◆ Provided records
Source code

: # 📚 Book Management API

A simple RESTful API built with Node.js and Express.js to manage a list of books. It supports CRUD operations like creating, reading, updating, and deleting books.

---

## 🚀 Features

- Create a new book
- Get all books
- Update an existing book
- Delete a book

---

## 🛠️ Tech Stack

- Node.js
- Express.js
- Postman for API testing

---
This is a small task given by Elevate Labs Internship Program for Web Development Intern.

◆ To do
Everything from the line that has "- Delete a book" to the final line above should be retyped exactly, and nothing else.

◆ Exercise output
- Delete a book

---

## 🛠️ Tech Stack

- Node.js
- Express.js
- Postman for API testing

---
This is a small task given by Elevate Labs Internship Program for Web Development Intern.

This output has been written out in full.